According to the American Heart Association, approximately 6.2 million adults in the United States have heart failure. In other words, nearly one in every fifty people you know is living with and managing congestive heart failure.
Congestive heart failure (also referred to as heart failure) is a chronic, progressive condition in which the heart muscle is unable to pump enough blood to meet the body's needs for blood and oxygen. It is not that the heart has failed entirely, but rather that the heart is not pumping as well as it should. Think about it as if your heart just can’t keep up with the workload. Here is an example of a normal heart vs. a heart with heart failure.
Once diagnosed with heart failure, a person has a 2 year mortality rate of 20%. In other words, 1 in 5 people diagnosed with heart failure will likely die within 2 years.

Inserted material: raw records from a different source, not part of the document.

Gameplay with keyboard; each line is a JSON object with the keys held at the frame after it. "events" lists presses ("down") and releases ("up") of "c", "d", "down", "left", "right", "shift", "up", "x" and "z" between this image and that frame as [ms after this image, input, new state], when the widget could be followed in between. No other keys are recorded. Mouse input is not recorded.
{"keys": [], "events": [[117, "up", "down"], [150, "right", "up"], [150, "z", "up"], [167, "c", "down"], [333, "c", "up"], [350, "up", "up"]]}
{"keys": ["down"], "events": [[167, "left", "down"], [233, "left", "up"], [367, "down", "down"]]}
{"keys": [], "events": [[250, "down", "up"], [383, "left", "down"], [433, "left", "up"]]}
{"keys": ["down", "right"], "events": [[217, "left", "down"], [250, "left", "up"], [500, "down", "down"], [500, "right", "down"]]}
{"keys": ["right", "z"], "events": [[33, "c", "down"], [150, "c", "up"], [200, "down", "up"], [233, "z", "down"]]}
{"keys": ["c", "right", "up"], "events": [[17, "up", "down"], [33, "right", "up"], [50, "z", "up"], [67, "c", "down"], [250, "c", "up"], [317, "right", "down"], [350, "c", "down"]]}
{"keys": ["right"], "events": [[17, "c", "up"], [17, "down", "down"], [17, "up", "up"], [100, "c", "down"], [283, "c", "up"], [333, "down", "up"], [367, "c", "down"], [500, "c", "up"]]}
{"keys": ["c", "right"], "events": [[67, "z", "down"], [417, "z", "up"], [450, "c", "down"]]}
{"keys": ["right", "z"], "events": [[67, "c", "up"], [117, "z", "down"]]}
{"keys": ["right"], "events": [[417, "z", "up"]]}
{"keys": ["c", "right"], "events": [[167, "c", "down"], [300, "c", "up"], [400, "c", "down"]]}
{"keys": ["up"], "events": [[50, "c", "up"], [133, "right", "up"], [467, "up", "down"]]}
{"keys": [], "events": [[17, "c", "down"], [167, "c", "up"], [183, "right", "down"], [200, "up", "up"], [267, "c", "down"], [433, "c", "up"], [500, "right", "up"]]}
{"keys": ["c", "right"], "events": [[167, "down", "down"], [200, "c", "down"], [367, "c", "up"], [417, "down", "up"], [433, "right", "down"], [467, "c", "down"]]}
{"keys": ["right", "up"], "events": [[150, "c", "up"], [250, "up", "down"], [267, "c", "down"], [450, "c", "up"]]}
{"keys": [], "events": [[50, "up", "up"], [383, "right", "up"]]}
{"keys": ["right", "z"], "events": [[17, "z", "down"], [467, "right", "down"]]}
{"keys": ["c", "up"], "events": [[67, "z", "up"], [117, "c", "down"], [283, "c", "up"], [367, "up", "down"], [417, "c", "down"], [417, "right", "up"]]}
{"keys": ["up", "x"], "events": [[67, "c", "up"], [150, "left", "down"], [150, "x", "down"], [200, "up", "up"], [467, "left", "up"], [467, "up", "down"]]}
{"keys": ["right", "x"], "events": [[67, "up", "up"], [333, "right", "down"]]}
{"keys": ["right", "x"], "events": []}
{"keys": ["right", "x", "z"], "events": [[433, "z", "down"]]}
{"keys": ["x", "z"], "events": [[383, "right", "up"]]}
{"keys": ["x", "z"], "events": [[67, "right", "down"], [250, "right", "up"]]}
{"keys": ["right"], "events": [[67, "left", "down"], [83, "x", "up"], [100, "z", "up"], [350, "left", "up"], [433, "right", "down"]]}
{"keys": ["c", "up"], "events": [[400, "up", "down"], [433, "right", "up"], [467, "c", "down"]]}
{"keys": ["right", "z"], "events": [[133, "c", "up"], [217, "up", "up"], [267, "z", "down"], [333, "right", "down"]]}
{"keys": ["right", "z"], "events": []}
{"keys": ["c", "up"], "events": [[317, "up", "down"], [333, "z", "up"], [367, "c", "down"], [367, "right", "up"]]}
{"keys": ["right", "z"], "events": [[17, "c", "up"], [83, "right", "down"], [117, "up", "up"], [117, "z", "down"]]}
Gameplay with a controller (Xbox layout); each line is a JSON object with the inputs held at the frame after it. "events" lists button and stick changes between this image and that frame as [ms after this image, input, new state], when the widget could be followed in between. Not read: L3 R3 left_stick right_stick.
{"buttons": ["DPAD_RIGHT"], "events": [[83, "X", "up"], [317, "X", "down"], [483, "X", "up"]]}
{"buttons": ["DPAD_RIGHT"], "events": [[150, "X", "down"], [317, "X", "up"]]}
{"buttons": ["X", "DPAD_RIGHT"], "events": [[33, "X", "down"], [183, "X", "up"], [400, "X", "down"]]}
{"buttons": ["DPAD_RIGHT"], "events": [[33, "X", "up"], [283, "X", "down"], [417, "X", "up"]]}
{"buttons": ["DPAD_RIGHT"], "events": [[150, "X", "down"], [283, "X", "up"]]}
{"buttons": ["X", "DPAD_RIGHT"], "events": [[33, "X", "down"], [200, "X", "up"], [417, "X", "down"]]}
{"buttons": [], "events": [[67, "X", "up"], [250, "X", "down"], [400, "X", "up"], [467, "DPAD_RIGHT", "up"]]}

These grim data on prognosis have remained true despite scientific advances in heart failure therapies. Experts have commented that these trends continue due to multiple factors including a need to monitor individuals with heart failure at home, people having several chronic medical conditions simultaneously, and healthcare professionals’ hesitation to add on new therapies without knowing how patients are physiologically responding at home. Current non-invasive tools for managing health at home, also known as remote patient monitoring (RPM), place the burden on the person living with heart failure to remember to take their vitals, write them down, and to actively share them with a care provider. Most RPM tools require clinical teams to constantly remind patients to take their measurements. Additionally, several large national studies have shown that medications that are scientifically proven to improve survival and quality of life in people living with heart failure are widely underutilized. Healthcare providers feel nervous or unwilling to add additional therapies that may lower a patient’s blood pressure at home, or result in side effects, without their knowledge. We at Casana seek to provide healthcare teams with reliable, consistent data and the confidence care teams need to improve medication optimization.
The average congestive heart failure hospitalization costs ~$14K. The high costs of heart failure care is and will continue to be a driver for new home health solutions.
Over the last 3-5 years, healthcare has been moving from the hospital and doctor’s office to the home. A driving force behind this shift is the rising cost of in-person visits and hospitalizations. In addition, for heart failure patients, hospitals are incentivized to keep post-discharge patients out of the hospital for 30 days given the penalty they must pay if a patient is readmitted within those 30 days. Several studies have shown that interventions aimed at improving the management of patients with congestive heart failure treatment after hospital discharge, in particular the consistent monitoring of vitals and symptoms, have been related to a significant decrease in hospital readmission rates. However, keeping heart failure patients out of the hospital without the proper tools in the home, does not necessarily lead to better care (one study even showed mortality increased). This raises the question as to whether people living with heart failure may need more touchpoints, not fewer. COVID19 helped to illustrate that moving healthcare to meet patients where they need us - in the home - is not only necessary, but also truly possible with the right innovative technologies.
Casana has a new approach to home health monitoring. Introducing The Heart Seat™ - an effortless and noninvasive health monitoring solution embedded in a toilet seat.
Congestive heart failure requires lifelong management. Proper treatment and management can help patients live longer and reduce the chances of dying suddenly. If people living with heart failure and their clinical teams had the ability to monitor and predict health deterioration earlier, coupled with real-time intervention, could we avoid hospitalizations and fatal outcomes?
There is a wave of companies that are taking advantage of high tech sensors, advanced algorithms, and artificial intelligence to capture medical grade health signals from the home and predict deterioration to allow for earlier intervention and improve overall care. The primary choice of heart failure specialists to get clinical-grade measurements from the home has been implantables, which track the heart’s health passively, but require a procedure to implant the monitor. It’s time for the next wave of noninvasive effortless health monitoring technologies.
Casana’s founder, Nick Conn discovered the need for effortless home health monitoring and leveraged his expertise in signal processing and algorithm development to build the world's first noninvasive, passive and inexpensive home health monitor - all in a toilet seat. Austin McChord met Nick and recognized the value of such innovative technology. He took an active role in the company’s next chapter, as CEO of Casana. Remembering to keep track of vitals such as blood pressure or oxygen levels on a daily basis, at home, is a challenge on the best of days. If your toilet seat could measure blood pressure, heart rate, blood oxygenation, and other measures of cardiac health with medical grade accuracy, and then notify a doctor to alarming changes in your heart health, could it be a game changer?
There are few new medical technologies that have the potential to improve patient outcomes and experience, and reduce costs. We believe this is one. Sitting on a toilet seat to monitor vitals could be an effortless and noninvasive way for patients and their care teams to help manage congestive heart failure and other comorbidities at home by highlighting trend data in a comfortable environment (goodbye white coat syndrome, hello better medication adjustments). We hope to look back ten years from now and be able to say that we did our small part in improving the quality of life and extending the lifespan of people in our communities living with heart failure.